-- Reading text follows --

NEW DELHI: In a landmark ruling, the Delhi High Court has clarified a fundamental principle of Geographical Indications (GI) law: “First use” is not the determining factor in granting GI protection.

This clarification came in the context of a long-standing dispute between Chile and Peru over the right to the GI tag “PISCO”, a popular grape-based alcoholic beverage.

Background

The case involves a dispute over the Geographical Indication (GI) tag for the alcoholic beverage “PISCO” between Chile and Peru. The petitioner, Asociacion de Productores de Pisco A.G. (a Chilean producers’ body), challenged a 2018 order of the Intellectual Property Appellate Board (IPAB), which granted GI registration for “PISCO” to the Peruvian respondent without any prefix.

Earlier, in 2009, the Assistant Registrar had allowed the GI with the condition that it be registered as “Peruvian PISCO”, to avoid confusion, acknowledging that both Chile and Peru use the term. However, the IPAB reversed this and granted the GI solely as “PISCO”.

The Chilean petitioner, claiming historical and continuous use of the term for over a century, filed its own GI application for “Chilean PISCO” in 2020. The Delhi High Court issued interim orders ensuring no final decision would be made on the Chilean application until the writ petition was resolved.

The petitioner relies on historical records, Free Trade Agreements, and international recognition to assert that both countries should be allowed to use the GI, ideally with country-specific qualifiers to prevent consumer confusion.

Court’s Observation

The Delhi High Court, in Asociacion de Productores de Pisco A.G. v. Union of India & Ors., explicitly held that the concept of “first use” or “prior use” is not a relevant factor under the Geographical Indications of Goods (Registration and Protection) Act, 1999.

“Priority plays no role in ownership under the GI Act, which is concerned with the identification of particular goods as originating or manufactured in a specific country, territory, region or locality, with given quality, reputation or other characteristics, as essentially attributable to its geographical origin.  Thus, the only relevant consideration is whether the goods in question are actually, and in fact, identified by that geographical origin in the relevant markets, trade channels, consumers, etc.”

The Court clarified that GI rights are not private monopolies like trademarks, and therefore, principles such as prior use, dishonest adoption, or goodwill, central to trademark law, have no bearing in GI adjudication.

-- Reading text concluded --
-- Information supplied follows --

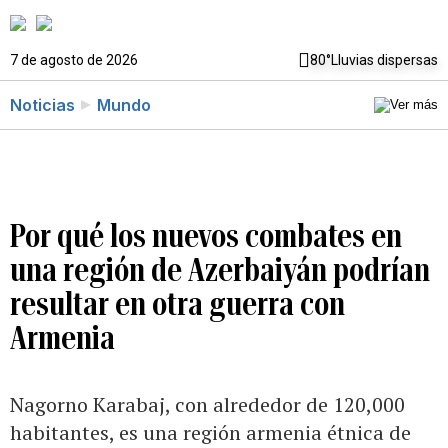
7 de agosto de 2026
80°
Lluvias dispersas
Noticias
Mundo
Por qué los nuevos combates en
una región de Azerbaiyán podrían
resultar en otra guerra con
Armenia
Nagorno Karabaj, con alrededor de 120,000
habitantes, es una región armenia étnica de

-- Information supplied concluded --

- **Things to do**
A. Name everything the petitioner relies on, according to the article on the PISCO ruling, to argue that both countries should be allowed to use the GI.
B. Using the article on the PISCO ruling, decide whether each statement agrees with it and support each answer with a quotation: (i) In 2009 the Assistant Registrar allowed the GI on the condition that it be registered as "Peruvian PISCO"; (ii) The Chilean petitioner filed its GI application for "Chilean PISCO" in 2018; (iii) The Court held that GI rights are private monopolies like trademarks.
C. Resume the article on the PISCO ruling from the point where it stops.
The data come from a separate source and are unrelated to the article on the PISCO ruling.

- **Per-task outputs**
A. Historical records, Free Trade Agreements, and international recognition.

B.
(i) Yes: "in 2009, the Assistant Registrar had allowed the GI with the condition that it be registered as “Peruvian PISCO”"
(ii) No: "filed its own GI application for “Chilean PISCO” in 2020"
(iii) No: "GI rights are not private monopolies like trademarks"

C.
“The considerations for registration of and right to use a GI under the GI Act are completely distinct from considerations under the Trade Marks Act. The considerations regarding dishonest adoption, misappropriation, and prior user are concepts that are relevant for the registration of a trademark. However, for GI, it is to be seen and considered whether goods are identified as originating or manufactured in a particular territory, country, region, or locality.”

The Court reinforced this distinction by comparing both laws,

“While a trademark can be assigned, transferred, or licensed, a GI cannot be… GI belongs to the community/region.”

And again, underlining the irrelevance of priority,

“The GI Act does not concern itself with the political history of the country, but with the cultural/industry practice of the name given to a product of that country.”

Judgment

In its judgment dated 07 July 2025, the Delhi High Court, presided over by Justice Mini Pushkarna, set aside the order dated 29 November 2018 passed by the Intellectual Property Appellate Board (IPAB), which had granted exclusive Geographical Indication (GI) rights over the term “PISCO” to the respondent from Peru, without any geographical qualifier.

The Court held that both Chile and Peru have established and recognized usage of the term “PISCO” for their respective alcoholic beverages, and therefore, neither country can claim exclusive rights over the term to the exclusion of the other.

Emphasizing the distinction between GI law and trademark law, the Court categorically stated that

“Priority plays no role in ownership under the GI Act, which is concerned with identification of particular goods as originating or manufactured in a specific country, territory, region or locality”

It also rejected IPAB’s findings that Chile’s use of the term was dishonest, stating that such conclusions were “erroneous and not relevant for adjudication of the said issue”, as the GI law is not concerned with historical conflicts or allegations of misappropriation.

The Court further clarified that

“The considerations for registration of and right to use a GI under the GI Act are completely distinct from considerations under the Trade Marks Act”
and that GI rights are community rights based on cultural and geographical identity, not individual ownership or prior usage.

Observing that Chilean and Peruvian PISCO are distinct products, the Court concluded that this was a classic case of “homonymous GIs”, which are recognized under Section 10 of the GI Act, provided consumer confusion can be avoided.

The Court noted that “both the countries, i.e., Chile and Peru, are using the word PISCO for their alcoholic beverages”, and that “PISCO is not attributable to any particular city in Peru, but rather a region wherein PISCO is produced”.

Accordingly, it ruled that the GI granted to Peru cannot bar Chile from seeking recognition of “Chilean PISCO” and directed the authorities to consider the petitioner’s application independently of the IPAB’s earlier decision.

Case Title: Asociacion de Productores de Pisco A.G. v. Union of India & Ors.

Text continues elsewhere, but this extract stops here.